Harvey Silverglate, commenting on reactions to the NCAA sanctions against Penn State in the Sandusky matter:Moreover, new type of college administration has been called into being by the great expansion on the material side. A ponderous machinery has come into existence for carrying on the multiplicity of business and quasi-business matters without which the modern university would come to a standstill. This machinery tends to come between the individual and the region of moral aims in which he should assert himself. Personality counts for less than the apparatus thru which, it sometimes seems, the individual alone can accomplish anything. Moreover, the minutiae, the routine turning of the machinery, absorb time and energy. Many a modern college man is asking himself where he is to get the leisure and strength to devote himself to his ultimate ends, so much, willy-nilly, has to be spent on the intermediate means. The side-tracking of personal energy into the routine of academic machinery is a serious problem. -- "Academic Freedom," 1902.

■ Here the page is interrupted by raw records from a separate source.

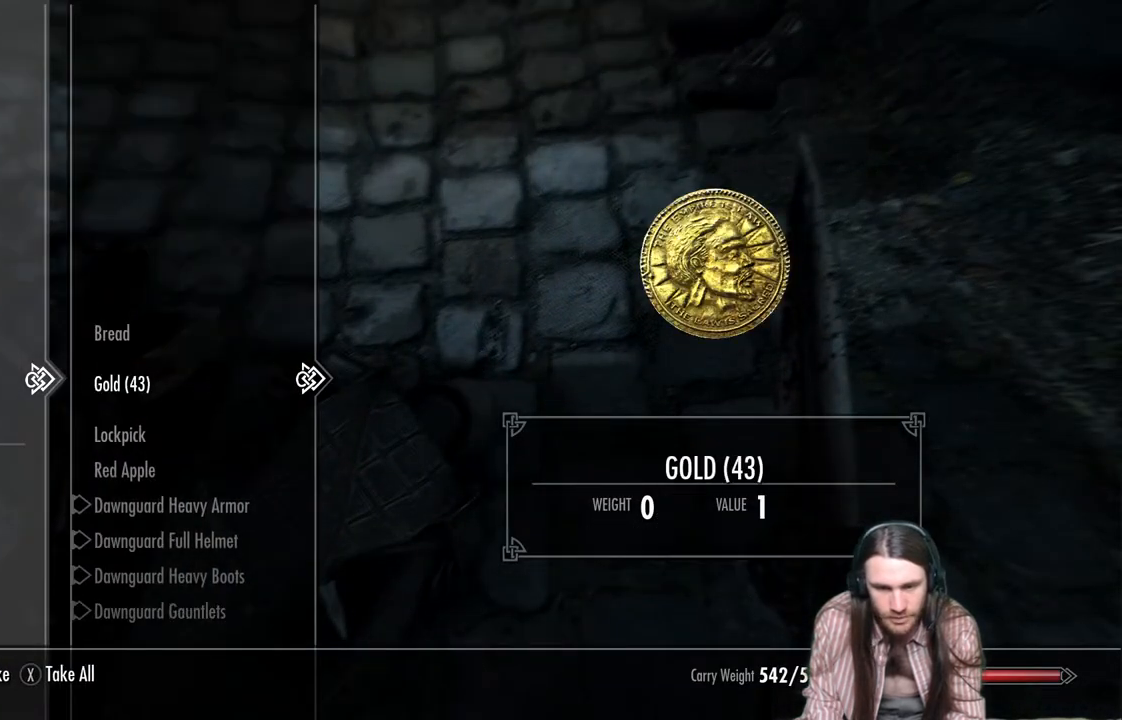
{"buttons": ["R2"], "left_stick": "center", "right_stick": "center", "events": [[33, "DPAD_DOWN", "up"], [183, "DPAD_UP", "down"], [300, "DPAD_UP", "up"], [467, "R2", "down"]]}
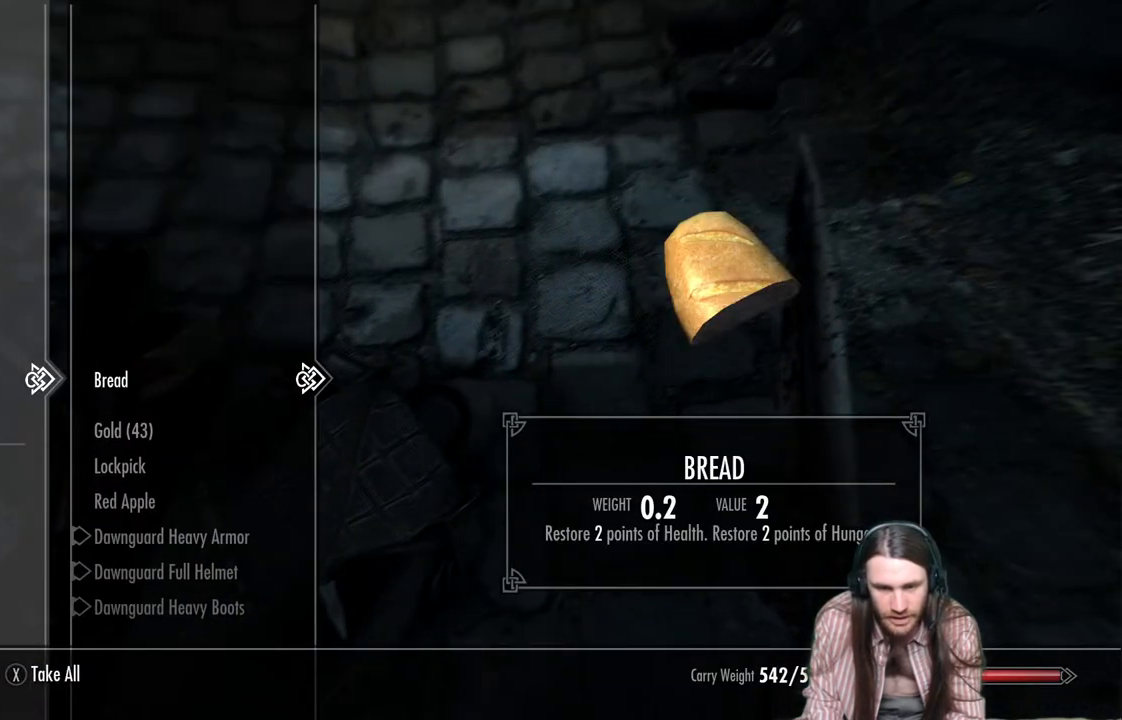
{"buttons": ["DPAD_DOWN"], "left_stick": "center", "right_stick": "center", "events": [[133, "R2", "up"], [500, "DPAD_DOWN", "down"]]}
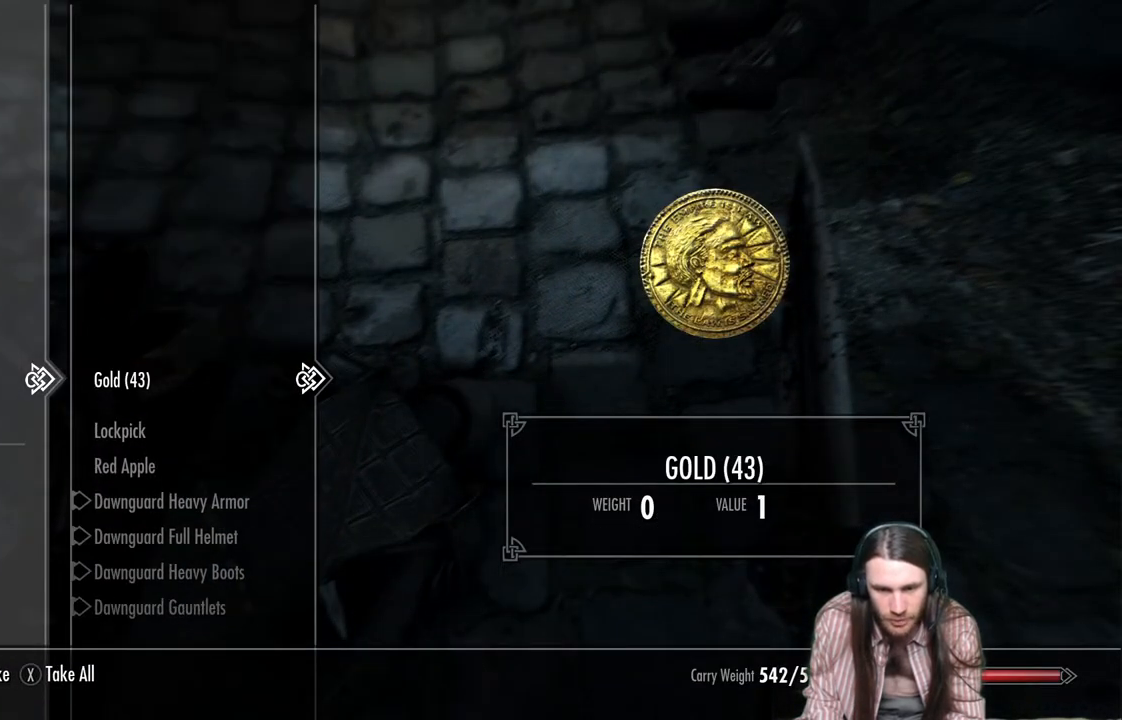
{"buttons": [], "left_stick": "center", "right_stick": "center", "events": [[100, "DPAD_DOWN", "up"], [267, "DPAD_UP", "down"], [383, "DPAD_UP", "up"]]}
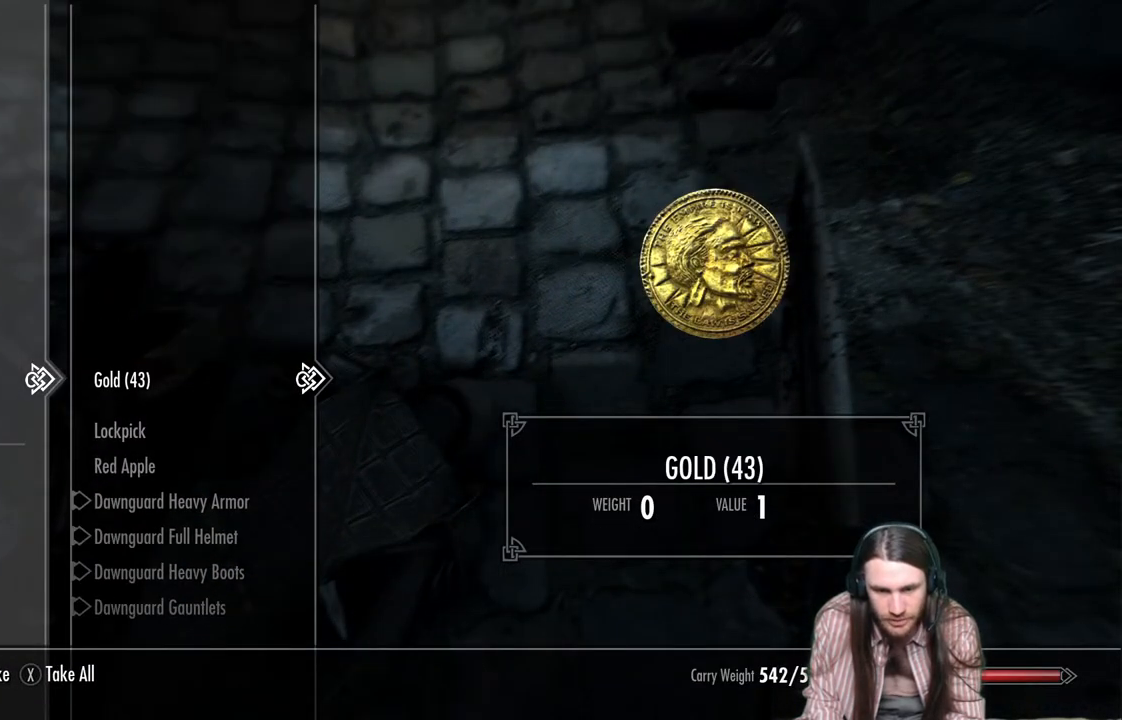
{"buttons": ["DPAD_DOWN"], "left_stick": "center", "right_stick": "center", "events": [[400, "DPAD_DOWN", "down"]]}
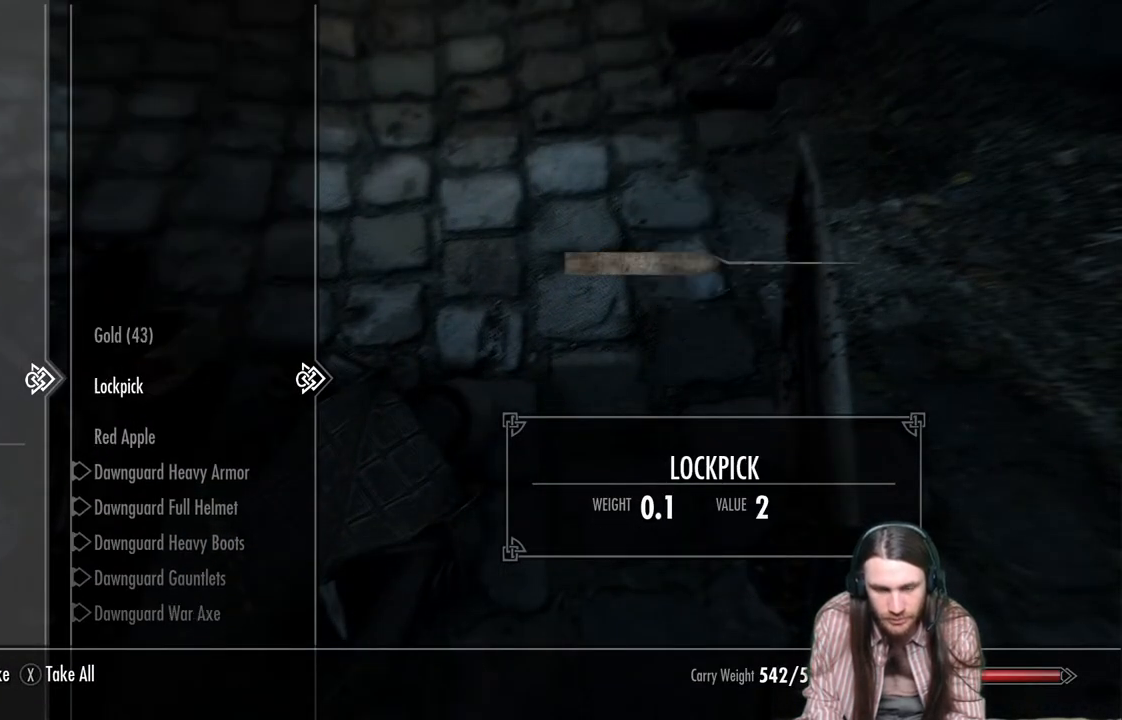
{"buttons": [], "left_stick": "center", "right_stick": "center", "events": [[17, "DPAD_DOWN", "up"], [83, "DPAD_DOWN", "down"], [183, "DPAD_DOWN", "up"]]}
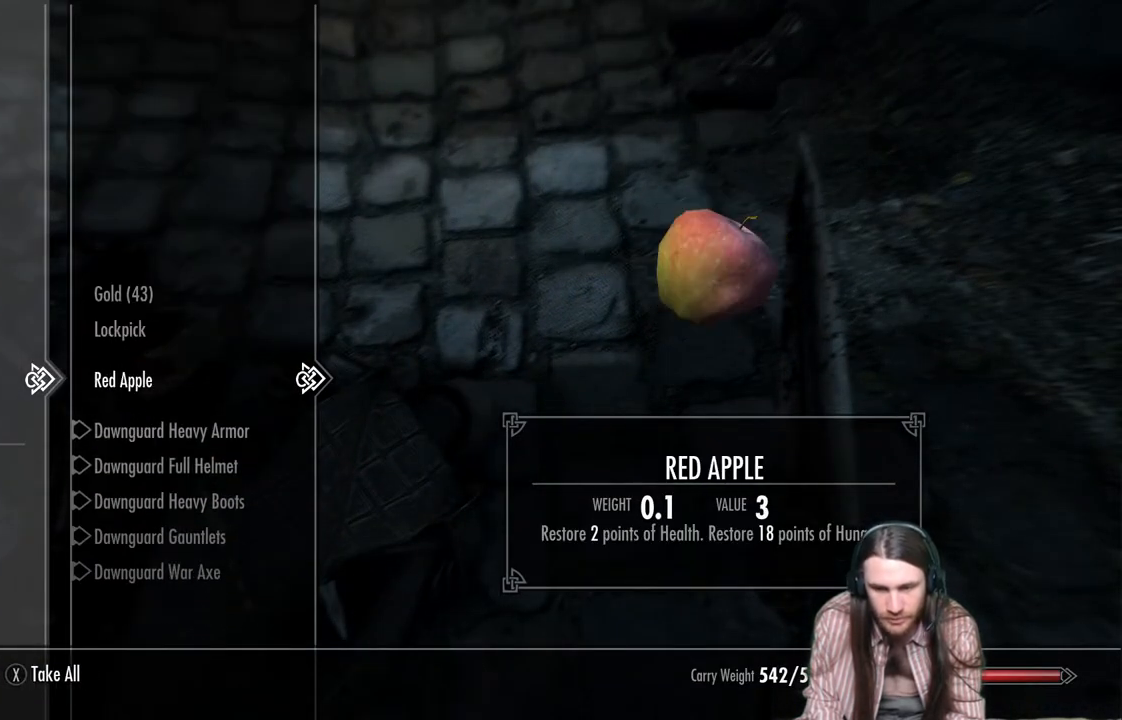
{"buttons": [], "left_stick": "center", "right_stick": "center", "events": []}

But morality, not to mention common sense, plays little part in the functioning of our modern universities. The role of academic administrators these days - and this has been true for much of the past 25 years - is to prevent criticism of the institution. This has resulted in the growth of huge public relations infrastructures that team up with fund-raising ("development") infrastructures. General Counsels have taken charge of much that goes on at the modern university. At their order, universities operate largely on this theory of "risk reduction" - that is to say, things are done not because they are right, nor because they enhance the institution's educational or scholarly missions. Instead, they are done to protect the institution's reputation, to protect the jobs of the administrators (for whom general counsel works), to keep the institution from losing government funds, and to keep the institution from getting sued. Truth, principle, and the education and welfare of young people have little to do with it. … The modern administrative university is a business machine without a soul. It is an administrative fiefdom that operates outside of the sights and controls of its governing boards or its alumni, with the primary goal of avoiding criticism.